You may also love our macro friendly white chocolate chip banana bread recipe!

Macro Friendly Chocolate Zucchini Bread
Equipment
- 2 Mixing bowls
- 1 Spoon or spatula for mixing
- Measuring Cups & Spoons
- 1 Electric mixer
- 1 Vegetable or cheese grater
- 2 Standard loaf pans (8-1/2 x 4-1/2 x 2-1/2 inches)
Ingredients
- 2 cups fresh zucchini, shredded (about 2 large zucchini)
- 3 large eggs
- 1½ cups unsweetened applesauce
- 3 tbsp vanilla extract
- 1 cup granulated sugar
- 1 cup granulated sugar substitute (I used Swerve)
- 1½ cups white flour
- 1½ cups whole wheat flour
- ½ cup cocoa powder
- 1 cup chocolate chips
- 1 tsp Baking soda
- 1 tsp Baking powder
- 1 tsp salt
- 1 tsp Cinnamon
- Cooking spray
Instructions
- Preheat oven to 350 degrees and spray two loaf pans generously with nonstick cooking spray.

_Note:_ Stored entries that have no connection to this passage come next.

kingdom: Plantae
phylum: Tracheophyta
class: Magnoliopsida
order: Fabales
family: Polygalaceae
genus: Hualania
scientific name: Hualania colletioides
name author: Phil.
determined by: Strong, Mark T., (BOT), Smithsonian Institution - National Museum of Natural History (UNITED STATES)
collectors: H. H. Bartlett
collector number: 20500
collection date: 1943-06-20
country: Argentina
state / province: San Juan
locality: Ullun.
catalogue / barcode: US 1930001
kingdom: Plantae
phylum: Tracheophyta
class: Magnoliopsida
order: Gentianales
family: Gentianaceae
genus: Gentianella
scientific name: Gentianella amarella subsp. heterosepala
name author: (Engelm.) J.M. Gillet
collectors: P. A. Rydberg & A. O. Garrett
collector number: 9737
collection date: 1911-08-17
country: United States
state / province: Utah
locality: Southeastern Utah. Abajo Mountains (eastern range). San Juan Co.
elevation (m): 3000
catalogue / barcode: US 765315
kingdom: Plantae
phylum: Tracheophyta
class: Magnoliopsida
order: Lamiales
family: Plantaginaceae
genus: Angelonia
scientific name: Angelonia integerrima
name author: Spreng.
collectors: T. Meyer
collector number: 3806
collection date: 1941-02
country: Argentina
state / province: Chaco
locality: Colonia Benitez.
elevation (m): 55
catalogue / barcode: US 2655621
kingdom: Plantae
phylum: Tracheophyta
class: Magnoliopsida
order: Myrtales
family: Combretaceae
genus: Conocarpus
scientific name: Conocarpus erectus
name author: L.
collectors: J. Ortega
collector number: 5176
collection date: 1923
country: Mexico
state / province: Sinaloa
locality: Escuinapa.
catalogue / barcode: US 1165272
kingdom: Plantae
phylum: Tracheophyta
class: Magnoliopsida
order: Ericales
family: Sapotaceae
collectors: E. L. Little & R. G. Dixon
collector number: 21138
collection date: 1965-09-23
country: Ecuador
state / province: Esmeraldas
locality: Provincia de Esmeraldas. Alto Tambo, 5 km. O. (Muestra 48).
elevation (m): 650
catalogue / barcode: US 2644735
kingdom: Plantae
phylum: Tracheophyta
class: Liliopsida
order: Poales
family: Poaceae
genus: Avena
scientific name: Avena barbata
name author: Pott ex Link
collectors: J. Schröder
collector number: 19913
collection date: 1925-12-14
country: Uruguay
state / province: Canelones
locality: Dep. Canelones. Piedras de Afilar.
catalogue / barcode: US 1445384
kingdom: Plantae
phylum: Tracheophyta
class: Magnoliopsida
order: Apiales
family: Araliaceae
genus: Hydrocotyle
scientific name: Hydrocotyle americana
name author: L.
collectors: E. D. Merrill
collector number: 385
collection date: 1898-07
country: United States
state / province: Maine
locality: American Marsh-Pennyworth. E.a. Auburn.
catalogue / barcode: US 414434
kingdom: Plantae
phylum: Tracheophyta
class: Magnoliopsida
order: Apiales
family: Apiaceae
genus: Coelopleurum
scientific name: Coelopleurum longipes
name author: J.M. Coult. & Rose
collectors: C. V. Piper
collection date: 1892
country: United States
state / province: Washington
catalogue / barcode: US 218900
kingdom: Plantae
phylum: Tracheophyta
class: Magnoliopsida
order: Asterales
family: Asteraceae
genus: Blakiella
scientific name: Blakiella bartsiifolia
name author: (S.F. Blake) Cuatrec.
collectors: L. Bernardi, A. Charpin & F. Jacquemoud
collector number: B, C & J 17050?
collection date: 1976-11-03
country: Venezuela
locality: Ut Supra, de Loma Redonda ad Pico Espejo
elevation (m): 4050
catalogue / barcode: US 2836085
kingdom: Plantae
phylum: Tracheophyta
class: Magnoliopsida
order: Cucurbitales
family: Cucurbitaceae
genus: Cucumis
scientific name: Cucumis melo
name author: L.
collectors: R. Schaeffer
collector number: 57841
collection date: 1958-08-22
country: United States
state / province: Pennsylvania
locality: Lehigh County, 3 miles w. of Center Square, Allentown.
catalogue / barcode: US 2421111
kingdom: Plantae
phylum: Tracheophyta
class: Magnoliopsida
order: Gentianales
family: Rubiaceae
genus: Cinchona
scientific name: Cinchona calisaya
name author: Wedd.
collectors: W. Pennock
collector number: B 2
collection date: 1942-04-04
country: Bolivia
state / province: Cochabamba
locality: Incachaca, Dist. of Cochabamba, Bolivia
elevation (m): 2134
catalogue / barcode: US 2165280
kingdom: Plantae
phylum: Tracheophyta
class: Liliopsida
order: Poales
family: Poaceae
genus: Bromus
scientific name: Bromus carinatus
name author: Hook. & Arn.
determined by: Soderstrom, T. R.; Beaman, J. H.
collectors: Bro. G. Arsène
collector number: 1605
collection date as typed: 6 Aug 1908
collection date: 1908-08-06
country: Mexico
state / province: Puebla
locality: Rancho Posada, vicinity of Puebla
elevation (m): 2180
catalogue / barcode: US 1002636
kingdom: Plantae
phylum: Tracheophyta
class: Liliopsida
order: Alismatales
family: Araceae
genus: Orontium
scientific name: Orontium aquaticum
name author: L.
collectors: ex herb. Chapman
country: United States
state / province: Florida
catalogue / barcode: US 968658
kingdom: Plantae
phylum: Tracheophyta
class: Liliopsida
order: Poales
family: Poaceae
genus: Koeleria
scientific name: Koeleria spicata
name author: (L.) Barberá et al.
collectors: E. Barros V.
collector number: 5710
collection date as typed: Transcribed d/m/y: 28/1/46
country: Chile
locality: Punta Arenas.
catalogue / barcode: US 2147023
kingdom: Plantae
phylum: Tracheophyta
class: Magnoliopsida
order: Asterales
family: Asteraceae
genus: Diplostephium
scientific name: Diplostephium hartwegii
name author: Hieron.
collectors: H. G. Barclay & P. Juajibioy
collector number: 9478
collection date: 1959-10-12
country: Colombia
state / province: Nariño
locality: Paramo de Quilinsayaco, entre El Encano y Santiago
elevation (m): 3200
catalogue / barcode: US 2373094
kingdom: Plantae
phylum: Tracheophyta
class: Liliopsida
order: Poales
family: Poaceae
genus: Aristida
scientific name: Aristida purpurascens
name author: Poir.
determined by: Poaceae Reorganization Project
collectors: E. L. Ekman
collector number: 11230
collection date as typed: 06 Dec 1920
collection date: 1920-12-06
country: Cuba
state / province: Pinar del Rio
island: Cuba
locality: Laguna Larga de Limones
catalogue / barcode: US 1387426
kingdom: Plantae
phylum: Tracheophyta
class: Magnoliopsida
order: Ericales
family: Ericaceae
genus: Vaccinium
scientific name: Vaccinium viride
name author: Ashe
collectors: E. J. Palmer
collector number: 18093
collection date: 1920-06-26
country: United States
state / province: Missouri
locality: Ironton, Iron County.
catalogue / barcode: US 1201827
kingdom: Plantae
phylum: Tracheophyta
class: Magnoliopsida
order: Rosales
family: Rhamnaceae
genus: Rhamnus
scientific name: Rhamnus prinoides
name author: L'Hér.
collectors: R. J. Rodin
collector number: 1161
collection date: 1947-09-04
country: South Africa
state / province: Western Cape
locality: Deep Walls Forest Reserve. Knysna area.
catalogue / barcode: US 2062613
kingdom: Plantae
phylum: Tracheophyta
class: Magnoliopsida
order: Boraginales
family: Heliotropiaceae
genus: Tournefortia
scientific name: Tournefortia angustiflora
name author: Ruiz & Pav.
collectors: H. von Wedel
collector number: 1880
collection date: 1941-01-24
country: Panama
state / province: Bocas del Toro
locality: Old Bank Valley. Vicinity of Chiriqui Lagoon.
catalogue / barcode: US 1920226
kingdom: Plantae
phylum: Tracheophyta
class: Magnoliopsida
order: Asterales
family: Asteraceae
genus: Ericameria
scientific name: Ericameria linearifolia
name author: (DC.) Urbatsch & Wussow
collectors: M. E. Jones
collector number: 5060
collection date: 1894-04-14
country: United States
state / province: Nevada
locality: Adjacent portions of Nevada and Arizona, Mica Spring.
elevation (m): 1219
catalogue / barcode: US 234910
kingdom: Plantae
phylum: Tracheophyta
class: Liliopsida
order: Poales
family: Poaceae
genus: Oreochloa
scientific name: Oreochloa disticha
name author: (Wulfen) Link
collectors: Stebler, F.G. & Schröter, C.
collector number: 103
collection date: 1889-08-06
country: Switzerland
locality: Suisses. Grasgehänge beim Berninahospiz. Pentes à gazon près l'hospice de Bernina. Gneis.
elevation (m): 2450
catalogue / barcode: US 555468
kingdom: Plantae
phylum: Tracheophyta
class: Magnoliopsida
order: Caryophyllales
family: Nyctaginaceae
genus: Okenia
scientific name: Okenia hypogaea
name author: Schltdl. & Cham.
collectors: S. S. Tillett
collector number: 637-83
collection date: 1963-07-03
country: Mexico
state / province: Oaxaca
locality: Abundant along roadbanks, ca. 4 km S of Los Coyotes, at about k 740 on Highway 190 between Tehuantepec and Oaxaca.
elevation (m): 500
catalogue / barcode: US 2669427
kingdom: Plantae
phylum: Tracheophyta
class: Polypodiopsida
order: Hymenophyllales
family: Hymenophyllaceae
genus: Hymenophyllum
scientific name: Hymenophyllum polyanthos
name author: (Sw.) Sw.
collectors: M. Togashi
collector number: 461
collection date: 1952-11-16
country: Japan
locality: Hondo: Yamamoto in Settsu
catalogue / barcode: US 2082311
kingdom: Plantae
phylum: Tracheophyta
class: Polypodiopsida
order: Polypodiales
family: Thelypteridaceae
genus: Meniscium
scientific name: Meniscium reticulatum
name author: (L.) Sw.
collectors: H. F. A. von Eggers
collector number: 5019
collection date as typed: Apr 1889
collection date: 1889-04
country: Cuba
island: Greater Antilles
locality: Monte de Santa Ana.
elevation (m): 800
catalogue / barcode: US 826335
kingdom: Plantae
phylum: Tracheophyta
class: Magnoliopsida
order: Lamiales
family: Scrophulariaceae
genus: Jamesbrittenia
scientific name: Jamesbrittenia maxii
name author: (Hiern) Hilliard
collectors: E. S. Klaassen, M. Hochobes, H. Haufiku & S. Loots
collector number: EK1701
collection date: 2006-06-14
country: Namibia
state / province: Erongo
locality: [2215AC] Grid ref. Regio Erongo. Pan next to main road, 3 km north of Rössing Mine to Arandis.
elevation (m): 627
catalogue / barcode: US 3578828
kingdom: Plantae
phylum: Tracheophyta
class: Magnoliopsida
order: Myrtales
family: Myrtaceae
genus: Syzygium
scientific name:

- Using a vegetable grater, shred your zucchini in a large bowl.
- In another bowl, mix together sugar, sugar substitute, white flour, wheat flour, cocoa powder, baking soda, baking powder, salt, and cinnamon until well combined.
- Add in eggs, vanilla, unsweetened applesauce, and vanilla extract. Blend using a blender until well combined, careful not to overmix. Fold in the zucchini and chocolate chips.
- Pour the batter into prepared loaf pans, splitting evenly between the two pans. Bake for 50-60 minutes or until a toothpick inserted in the center comes out clean and the tops are springy. Remove loaf pans from oven, carefully dump bread out and onto a cooling rack and cool completely before slicing.